Oddly, the only show stopping media consumption issues were noted with Google Play Video. In testing, I was unable to make it play suitably either when streaming or from a downloaded source. The video above (apologies for stripping the audio but I wanted to ensure that YouTube did not flag it) captures the experience nicely. Low resolution video, playing poorly. Quiet strange.
Power consumption was very low, with the maximum average consumption noted when streaming full screen Netflix. Peak was a bit higher, at around 5W, but still quite low, and well below the power supply’s 18W rating.
The $85/£90 ASUS Chromebit CS10 will not be right for everyone. Its main justification revolves around providing a simple and secure computing environment for connected users that do not require the flexibility that a traditional PC provides. That said, it does provide a robust media consumption experience for popular over the top (OTT) video services and DIY streaming solutions like Emby and Plex as long as multi-channel audio is not a “must have” feature. This capability makes it very suitable for use as a flexible media streamer while traveling, or in secondary locations in the home.
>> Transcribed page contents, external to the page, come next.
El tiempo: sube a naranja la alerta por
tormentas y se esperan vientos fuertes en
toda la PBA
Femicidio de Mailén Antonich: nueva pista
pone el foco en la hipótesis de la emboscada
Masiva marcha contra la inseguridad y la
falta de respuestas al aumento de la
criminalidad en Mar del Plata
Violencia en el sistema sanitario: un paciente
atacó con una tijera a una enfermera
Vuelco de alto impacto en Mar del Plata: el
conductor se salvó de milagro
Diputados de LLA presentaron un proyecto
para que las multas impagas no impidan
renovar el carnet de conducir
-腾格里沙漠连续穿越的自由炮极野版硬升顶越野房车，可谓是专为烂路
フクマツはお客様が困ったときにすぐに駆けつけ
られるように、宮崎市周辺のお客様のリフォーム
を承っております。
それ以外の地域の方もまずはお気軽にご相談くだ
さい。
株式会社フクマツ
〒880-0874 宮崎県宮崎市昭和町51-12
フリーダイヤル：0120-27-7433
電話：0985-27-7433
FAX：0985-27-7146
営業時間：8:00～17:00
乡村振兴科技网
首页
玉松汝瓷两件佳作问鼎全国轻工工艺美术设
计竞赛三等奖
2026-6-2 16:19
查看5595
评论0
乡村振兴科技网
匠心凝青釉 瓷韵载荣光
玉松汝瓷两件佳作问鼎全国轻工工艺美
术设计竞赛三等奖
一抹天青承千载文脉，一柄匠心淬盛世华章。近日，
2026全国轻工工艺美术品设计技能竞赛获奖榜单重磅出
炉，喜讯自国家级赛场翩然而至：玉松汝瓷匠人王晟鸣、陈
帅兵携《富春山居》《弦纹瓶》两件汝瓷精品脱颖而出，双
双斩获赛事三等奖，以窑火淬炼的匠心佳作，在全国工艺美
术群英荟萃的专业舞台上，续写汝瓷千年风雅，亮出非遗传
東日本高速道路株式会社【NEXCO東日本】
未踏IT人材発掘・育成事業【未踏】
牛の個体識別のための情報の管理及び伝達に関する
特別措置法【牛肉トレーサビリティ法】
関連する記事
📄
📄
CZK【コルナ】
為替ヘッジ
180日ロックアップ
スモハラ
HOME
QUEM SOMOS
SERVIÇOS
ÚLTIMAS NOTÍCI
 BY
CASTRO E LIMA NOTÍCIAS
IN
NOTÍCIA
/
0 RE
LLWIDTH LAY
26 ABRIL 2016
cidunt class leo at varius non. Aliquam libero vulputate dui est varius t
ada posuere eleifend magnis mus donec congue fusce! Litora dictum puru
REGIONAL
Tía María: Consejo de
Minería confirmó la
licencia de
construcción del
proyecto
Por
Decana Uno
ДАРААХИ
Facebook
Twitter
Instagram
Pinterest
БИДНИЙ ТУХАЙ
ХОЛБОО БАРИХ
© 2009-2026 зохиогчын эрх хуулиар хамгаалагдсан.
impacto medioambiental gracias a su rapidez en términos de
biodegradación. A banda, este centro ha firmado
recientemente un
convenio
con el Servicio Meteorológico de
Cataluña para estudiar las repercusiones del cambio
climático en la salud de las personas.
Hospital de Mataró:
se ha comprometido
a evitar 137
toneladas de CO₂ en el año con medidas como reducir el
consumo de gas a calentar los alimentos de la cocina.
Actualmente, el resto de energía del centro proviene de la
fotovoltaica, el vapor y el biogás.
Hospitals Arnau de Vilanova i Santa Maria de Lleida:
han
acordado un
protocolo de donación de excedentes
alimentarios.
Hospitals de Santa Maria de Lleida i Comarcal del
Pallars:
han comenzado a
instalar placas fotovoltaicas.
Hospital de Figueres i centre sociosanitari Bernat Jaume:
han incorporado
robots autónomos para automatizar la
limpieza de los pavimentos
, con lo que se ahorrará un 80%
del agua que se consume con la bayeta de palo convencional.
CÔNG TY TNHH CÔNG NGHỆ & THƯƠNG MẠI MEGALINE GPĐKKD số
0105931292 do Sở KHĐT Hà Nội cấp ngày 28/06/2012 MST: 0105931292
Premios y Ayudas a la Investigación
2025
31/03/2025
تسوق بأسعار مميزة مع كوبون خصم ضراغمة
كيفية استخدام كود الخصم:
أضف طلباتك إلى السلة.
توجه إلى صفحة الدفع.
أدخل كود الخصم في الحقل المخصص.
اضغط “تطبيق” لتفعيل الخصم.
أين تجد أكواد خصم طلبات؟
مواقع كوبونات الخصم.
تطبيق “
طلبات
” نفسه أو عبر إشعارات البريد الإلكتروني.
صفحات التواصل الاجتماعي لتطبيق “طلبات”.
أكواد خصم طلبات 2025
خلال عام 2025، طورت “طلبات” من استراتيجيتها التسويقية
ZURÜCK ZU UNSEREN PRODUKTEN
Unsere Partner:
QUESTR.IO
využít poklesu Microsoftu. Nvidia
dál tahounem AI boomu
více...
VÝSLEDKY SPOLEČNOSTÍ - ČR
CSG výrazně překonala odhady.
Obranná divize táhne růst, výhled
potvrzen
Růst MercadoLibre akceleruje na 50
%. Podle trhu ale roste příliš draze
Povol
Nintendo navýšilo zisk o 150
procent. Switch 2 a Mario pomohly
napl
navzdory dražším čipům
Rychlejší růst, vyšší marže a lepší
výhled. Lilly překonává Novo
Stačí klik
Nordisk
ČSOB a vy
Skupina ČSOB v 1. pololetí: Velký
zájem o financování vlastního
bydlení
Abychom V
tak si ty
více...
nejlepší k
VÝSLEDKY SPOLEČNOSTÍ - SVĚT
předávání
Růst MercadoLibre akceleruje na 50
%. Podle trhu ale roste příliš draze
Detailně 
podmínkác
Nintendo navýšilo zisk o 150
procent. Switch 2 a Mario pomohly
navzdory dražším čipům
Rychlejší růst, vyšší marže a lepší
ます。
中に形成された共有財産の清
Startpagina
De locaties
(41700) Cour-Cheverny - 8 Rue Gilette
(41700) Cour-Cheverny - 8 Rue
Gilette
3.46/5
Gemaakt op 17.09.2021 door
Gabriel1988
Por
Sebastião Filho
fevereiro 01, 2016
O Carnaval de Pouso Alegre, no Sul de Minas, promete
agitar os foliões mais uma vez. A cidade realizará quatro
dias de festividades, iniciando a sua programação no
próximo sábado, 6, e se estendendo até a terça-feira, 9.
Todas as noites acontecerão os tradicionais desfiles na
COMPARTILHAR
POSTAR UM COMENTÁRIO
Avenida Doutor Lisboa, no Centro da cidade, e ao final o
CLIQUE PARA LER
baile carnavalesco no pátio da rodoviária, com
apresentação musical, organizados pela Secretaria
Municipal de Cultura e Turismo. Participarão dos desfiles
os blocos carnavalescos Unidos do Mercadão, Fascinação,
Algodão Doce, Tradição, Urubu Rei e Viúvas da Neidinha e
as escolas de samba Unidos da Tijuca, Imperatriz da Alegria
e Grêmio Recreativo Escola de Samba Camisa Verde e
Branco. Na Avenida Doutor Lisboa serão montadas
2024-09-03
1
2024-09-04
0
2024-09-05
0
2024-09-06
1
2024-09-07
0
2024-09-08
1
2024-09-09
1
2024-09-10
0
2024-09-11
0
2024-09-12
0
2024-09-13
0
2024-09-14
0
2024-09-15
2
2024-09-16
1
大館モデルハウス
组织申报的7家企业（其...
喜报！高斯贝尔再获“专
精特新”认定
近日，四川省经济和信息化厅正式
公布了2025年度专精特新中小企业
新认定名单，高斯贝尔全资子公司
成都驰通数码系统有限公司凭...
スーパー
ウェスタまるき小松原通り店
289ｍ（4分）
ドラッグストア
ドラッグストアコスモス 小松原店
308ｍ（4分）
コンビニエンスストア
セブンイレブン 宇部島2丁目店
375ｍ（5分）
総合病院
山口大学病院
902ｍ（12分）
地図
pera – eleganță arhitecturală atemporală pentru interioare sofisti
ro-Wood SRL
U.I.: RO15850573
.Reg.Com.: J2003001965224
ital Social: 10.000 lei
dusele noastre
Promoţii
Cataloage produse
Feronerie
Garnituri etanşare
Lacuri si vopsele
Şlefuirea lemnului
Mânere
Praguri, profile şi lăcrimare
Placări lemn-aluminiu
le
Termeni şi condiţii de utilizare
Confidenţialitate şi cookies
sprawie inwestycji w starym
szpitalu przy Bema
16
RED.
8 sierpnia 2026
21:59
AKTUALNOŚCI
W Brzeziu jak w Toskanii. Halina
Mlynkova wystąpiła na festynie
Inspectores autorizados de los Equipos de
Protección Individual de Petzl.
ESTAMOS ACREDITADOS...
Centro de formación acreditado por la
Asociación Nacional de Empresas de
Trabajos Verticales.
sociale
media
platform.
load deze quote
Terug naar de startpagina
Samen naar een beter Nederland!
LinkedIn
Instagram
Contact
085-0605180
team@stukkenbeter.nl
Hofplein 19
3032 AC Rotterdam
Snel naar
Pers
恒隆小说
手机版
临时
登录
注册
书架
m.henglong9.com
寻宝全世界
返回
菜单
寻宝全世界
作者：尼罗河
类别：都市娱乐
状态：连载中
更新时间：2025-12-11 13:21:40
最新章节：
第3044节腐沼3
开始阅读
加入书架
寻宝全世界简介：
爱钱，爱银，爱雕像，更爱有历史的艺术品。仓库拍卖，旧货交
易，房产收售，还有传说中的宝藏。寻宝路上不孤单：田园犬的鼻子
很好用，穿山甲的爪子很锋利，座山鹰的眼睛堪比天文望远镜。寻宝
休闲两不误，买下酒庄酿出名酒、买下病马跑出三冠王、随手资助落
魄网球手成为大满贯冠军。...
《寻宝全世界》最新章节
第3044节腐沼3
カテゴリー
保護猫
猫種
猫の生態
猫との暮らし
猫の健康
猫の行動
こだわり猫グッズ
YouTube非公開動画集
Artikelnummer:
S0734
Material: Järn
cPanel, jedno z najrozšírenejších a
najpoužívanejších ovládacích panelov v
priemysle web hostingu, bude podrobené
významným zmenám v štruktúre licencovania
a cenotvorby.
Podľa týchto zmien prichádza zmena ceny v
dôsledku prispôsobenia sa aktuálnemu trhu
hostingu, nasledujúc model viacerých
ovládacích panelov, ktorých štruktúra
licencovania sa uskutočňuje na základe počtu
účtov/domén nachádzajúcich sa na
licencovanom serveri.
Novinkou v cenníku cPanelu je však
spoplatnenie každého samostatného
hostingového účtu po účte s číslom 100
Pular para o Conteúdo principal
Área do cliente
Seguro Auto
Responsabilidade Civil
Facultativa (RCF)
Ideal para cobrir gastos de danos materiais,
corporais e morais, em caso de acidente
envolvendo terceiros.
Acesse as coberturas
All told, I have to admit that I was very surprised by the CS10. I expected a device that was only right for a small segment of “PC” users. Finding instead, a quite competent and low power HDMI dongle that I could easily use. Now, if only ASUS would finally start shipping the orange one…
- Effortless browsing
- Good media experience
- External device support
- Low power computing
- Have to wait for orange model (jk)
- No multi-channel audio output
- App experience is limited
- Google Play Video performance
Thanks to ASUS for providing the review sample.